Maxim Sheleketo dropped 34 points on Alytus in his last game at the BBL’s Challenge Cup. This is a sort of second division of the Baltic League featuring the second tier squads from first divisions in Lithuania, Latvia and Estonia. His team VEF Riga is doing a good job there, going 7-1 so far. Actually, their only defeat came in the single game where the Russian couldn’t score in double digits. He’s averaging 17.1 points, has reached the 20-point mark in the last three games, and credits a 41% average from behind the arc, while also contributing 5 rebounds per game.

State of the Prospect: Who’s Not

Víctor Claver is going through a severe scoring drought.
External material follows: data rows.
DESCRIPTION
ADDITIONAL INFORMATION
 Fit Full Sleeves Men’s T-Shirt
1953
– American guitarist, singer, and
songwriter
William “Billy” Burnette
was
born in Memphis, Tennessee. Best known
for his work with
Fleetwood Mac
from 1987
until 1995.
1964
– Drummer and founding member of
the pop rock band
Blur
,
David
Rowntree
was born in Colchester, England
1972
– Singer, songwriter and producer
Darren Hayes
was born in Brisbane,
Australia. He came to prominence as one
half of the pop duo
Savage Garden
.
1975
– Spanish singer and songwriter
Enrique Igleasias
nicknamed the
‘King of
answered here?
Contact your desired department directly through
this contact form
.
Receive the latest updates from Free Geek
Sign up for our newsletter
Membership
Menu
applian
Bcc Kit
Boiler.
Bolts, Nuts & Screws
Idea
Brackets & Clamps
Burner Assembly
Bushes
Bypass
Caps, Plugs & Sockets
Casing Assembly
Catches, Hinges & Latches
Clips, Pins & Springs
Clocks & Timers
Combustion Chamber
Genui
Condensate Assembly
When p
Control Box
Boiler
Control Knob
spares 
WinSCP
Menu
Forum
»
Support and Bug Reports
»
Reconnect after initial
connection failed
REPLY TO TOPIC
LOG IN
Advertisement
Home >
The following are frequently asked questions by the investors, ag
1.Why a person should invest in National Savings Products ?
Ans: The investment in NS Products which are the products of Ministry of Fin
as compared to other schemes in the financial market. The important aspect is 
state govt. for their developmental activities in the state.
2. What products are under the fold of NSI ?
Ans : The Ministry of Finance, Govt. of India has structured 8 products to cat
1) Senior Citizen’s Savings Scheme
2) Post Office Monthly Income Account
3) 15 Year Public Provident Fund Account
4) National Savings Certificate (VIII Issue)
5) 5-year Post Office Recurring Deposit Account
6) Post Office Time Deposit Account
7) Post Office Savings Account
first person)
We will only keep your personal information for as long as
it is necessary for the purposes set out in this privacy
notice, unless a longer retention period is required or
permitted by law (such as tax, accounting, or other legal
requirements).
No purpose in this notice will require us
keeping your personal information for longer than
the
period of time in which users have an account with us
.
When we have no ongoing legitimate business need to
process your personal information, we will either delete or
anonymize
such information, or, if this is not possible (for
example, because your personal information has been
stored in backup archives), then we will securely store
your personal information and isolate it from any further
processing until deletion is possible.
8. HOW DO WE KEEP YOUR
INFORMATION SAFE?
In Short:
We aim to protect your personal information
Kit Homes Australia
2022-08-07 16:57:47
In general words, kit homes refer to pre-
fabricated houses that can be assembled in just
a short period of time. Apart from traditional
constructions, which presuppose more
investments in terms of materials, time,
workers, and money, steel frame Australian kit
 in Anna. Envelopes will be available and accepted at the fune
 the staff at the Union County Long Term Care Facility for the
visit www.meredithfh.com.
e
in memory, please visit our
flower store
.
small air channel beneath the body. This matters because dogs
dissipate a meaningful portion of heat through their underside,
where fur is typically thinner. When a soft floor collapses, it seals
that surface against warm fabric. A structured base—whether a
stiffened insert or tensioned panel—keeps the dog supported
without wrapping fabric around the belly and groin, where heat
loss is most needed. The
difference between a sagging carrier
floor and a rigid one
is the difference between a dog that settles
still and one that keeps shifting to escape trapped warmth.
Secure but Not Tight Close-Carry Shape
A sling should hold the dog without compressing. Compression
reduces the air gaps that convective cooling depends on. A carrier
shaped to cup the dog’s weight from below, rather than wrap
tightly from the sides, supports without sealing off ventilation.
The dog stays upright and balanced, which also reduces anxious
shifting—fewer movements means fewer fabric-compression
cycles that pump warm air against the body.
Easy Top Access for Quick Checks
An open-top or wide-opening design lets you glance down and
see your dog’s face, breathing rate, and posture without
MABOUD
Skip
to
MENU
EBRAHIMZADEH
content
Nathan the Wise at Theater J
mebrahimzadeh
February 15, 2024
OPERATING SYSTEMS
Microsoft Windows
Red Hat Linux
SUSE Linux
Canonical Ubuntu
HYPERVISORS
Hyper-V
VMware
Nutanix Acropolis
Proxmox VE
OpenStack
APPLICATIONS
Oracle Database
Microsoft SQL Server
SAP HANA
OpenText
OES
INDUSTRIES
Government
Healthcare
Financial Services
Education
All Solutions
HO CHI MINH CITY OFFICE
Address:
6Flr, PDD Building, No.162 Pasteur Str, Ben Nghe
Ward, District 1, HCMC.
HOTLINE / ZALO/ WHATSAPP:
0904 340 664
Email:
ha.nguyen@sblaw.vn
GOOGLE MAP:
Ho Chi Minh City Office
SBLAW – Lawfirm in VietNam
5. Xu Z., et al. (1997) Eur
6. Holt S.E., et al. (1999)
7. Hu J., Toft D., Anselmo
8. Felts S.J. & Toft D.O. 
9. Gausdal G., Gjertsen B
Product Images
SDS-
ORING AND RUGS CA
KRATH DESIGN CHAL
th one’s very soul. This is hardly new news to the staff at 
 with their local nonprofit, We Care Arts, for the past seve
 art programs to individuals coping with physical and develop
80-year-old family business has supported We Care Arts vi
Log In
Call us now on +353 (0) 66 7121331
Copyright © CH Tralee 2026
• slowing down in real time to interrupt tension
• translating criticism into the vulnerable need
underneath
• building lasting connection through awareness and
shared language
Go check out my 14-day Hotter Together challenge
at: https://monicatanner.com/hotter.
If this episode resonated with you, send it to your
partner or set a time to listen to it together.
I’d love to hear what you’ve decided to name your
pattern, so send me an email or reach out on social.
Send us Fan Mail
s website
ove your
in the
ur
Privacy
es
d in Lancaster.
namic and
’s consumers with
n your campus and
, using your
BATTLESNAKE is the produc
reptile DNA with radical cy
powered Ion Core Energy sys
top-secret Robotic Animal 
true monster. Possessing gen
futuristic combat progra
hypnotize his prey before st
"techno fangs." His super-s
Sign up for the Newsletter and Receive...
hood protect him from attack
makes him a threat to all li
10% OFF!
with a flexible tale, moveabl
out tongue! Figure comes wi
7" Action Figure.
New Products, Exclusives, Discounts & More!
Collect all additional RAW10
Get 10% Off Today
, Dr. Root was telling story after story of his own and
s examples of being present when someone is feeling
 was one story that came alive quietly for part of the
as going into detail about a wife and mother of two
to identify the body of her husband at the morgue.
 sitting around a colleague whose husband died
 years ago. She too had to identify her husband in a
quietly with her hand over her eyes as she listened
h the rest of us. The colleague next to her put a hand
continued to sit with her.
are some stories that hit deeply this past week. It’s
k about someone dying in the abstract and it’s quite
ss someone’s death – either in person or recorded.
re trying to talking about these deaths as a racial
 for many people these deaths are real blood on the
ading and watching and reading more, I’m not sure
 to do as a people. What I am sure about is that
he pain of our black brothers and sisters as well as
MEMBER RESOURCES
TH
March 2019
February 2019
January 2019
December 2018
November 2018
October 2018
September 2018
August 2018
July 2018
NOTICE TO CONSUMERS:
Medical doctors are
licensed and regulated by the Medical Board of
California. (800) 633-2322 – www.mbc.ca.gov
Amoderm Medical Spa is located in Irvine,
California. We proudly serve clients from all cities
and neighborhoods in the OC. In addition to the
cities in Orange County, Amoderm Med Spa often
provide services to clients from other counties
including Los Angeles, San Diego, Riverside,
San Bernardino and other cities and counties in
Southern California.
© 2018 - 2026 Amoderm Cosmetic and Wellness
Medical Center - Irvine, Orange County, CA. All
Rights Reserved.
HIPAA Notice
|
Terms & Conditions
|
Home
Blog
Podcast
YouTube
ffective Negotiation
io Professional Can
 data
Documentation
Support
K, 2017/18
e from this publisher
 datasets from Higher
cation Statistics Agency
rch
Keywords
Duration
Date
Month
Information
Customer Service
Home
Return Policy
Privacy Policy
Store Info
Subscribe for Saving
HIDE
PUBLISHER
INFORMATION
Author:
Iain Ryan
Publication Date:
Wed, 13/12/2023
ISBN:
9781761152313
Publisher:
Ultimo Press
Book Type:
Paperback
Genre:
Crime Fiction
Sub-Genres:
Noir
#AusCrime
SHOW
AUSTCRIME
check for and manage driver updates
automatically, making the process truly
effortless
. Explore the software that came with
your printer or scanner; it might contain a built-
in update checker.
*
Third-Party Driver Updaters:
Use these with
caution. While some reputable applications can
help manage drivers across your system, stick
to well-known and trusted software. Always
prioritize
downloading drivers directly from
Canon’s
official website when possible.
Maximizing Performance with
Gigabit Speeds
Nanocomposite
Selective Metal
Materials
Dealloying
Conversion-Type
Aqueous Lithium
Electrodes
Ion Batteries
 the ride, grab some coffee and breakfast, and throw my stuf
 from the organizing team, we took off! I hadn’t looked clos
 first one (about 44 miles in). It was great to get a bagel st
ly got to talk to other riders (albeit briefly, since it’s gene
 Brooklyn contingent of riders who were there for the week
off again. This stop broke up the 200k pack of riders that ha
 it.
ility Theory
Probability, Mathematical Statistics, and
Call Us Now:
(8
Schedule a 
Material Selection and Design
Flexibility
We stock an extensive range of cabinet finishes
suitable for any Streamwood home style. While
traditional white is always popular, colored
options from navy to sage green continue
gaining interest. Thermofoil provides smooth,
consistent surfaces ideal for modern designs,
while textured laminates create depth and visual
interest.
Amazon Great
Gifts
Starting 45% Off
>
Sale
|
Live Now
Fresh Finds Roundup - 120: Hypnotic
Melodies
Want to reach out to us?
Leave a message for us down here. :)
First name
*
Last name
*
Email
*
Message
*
This past week he went scoreless both in the ULEB Cup and the ACB league. Actually, he hasn’t been able to contribute a single point for his team in four of the last five games he has played. He seems to have lost some of the confidence he showed late last season. He’s struggling with his perimeter shooting (3/14 from the arc this campaign), which ultimately greatly affects his entire game. His opponents grant him space to prevent him from penetrating, while Víctor is not particularly gifted to score or draw fouls in heavy traffic, so he can lose a great deal of offensive effectiveness. Add his troubles on the defensive end given his lack of a true position there (sometimes outmuscled in the low post, still not laterally quick enough to contest perimeter players), and coach Katsikaris is finding good enough reasons to reduce his playing time (less than 10 minutes in last week’s games combined). We’ll see how much time takes Claver to change this negative dynamic. His confidence problems are well known, and what should be his breakout season might turn out to become a disappointing year.

Rounding Up…

With MMT Estudiantes suffering the injury of both of its point guards, Jayson Granger has been given a chance to play with the first team in the ACB League. Coming from Uruguay, the son of an American basketball player, he’s a 6-2 guard born in 1989. Relatively strong, physically mature, he’s not a guy oozing with potential, but rather a complete and effective player given his age. Decently athletic, fairly quick, he’s aggressive on the court, even incisive displaying nice ball-handling skills to attack his opponents. Showing decent court vision, he can find his teammates preferably off the dribble and in transition, but can also come up with solid passes from the perimeter in the set offense. He’s also solid with his jumper with range out to the three-point line and the ability to release his shot off the dribble, although he losses effectiveness in the process. He’s an active guy on defense, and probably enjoys already a mature enough body to battle with ACB guys. All in all, he doesn’t really show any single great characteristic in his game, but he’s a decent player. In his ACB debut, he had 10 points, 1 assist and 1 rebound in the loss against DKV Joventut.